The man's widow, Chanell Santistevan, alleged in a lawsuit filed Tuesday in U.S. District Court that a single bullet fired from a Denver SWAT team member's rifle killed her husband and son at a Denver apartment Aug. 7, 2006.
Denver Police Chief Gerry Whitman and a medical examiner said Thursday that the evidence showed that Elias Santistevan shot his son and then himself.
"I'm not surprised by the lawsuit," Whitman said. "They may have an opinion based on some of the facts, but in reality the officers' conduct over that 12-hour period, and especially at the scene, was commendable."
The deadly chain of events began on a Sunday, when Santistevan, 22, assaulted his wife at an automotive sound system shop where he worked. After the assault, he became worried that he would have to go back to prison to complete a five- year sentence for robbery.

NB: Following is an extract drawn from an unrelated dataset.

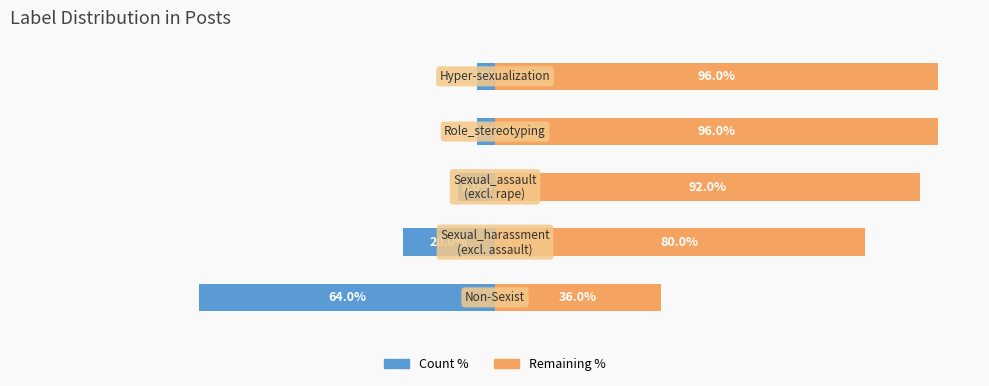

What is the maximum value for Count %?

-4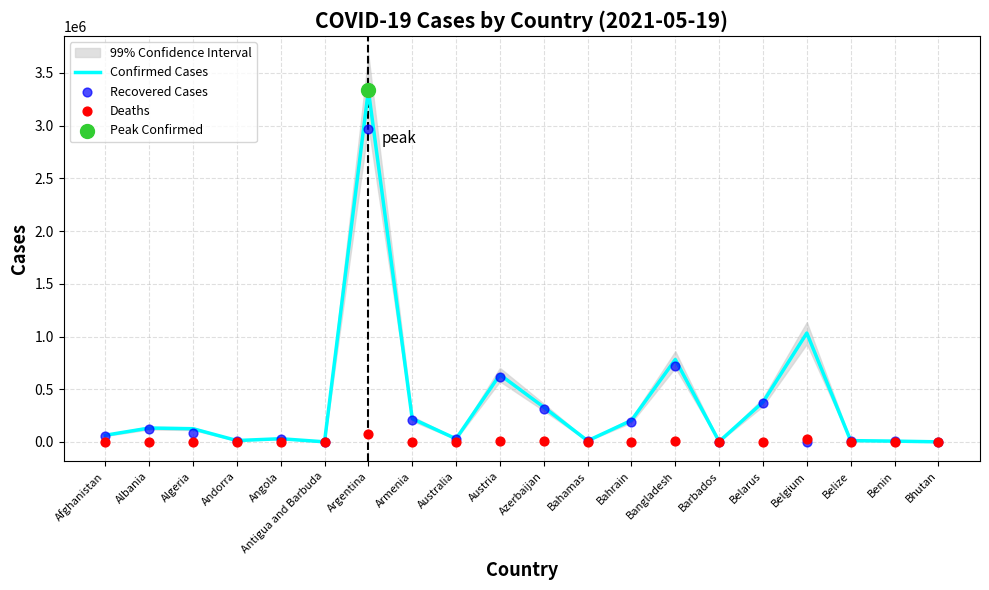

What is the total value across all series at Bangladesh?

1518549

By 8 a.m. the next day, Santistevan was holding his son, Deion, and three other people hostage at the Denver apartment of an acquaintance. When the first officers arrived, Santistevan fired eight rounds at them with a .40-caliber semiautomatic handgun. One officer fired a blast from a shotgun in return, Whitman said.
By 9 a.m., SWAT team members were in position, but they did not fire a single shot during the rest of the standoff, Whitman said.
The chief said he gave the team permission to use explosives to blow open the apartment door and use flash grenades about 1:30 p.m., after a negotiator heard a shot during a phone call with the suspect.
"The chain of events is we heard a round, we breached the door and by the time we forced our way into the bathroom, they were already shot," Whitman said.
A day after the shootings, Chanell Santistevan told the Rocky Mountain News that her husband killed their son after police tried to end the standoff by force.
Denver Medical Examiner Dr. J.W. Wahe, who conducted the autopsies, said that Santistevan killed himself with the .40-caliber handgun moments after shooting his son with the same weapon.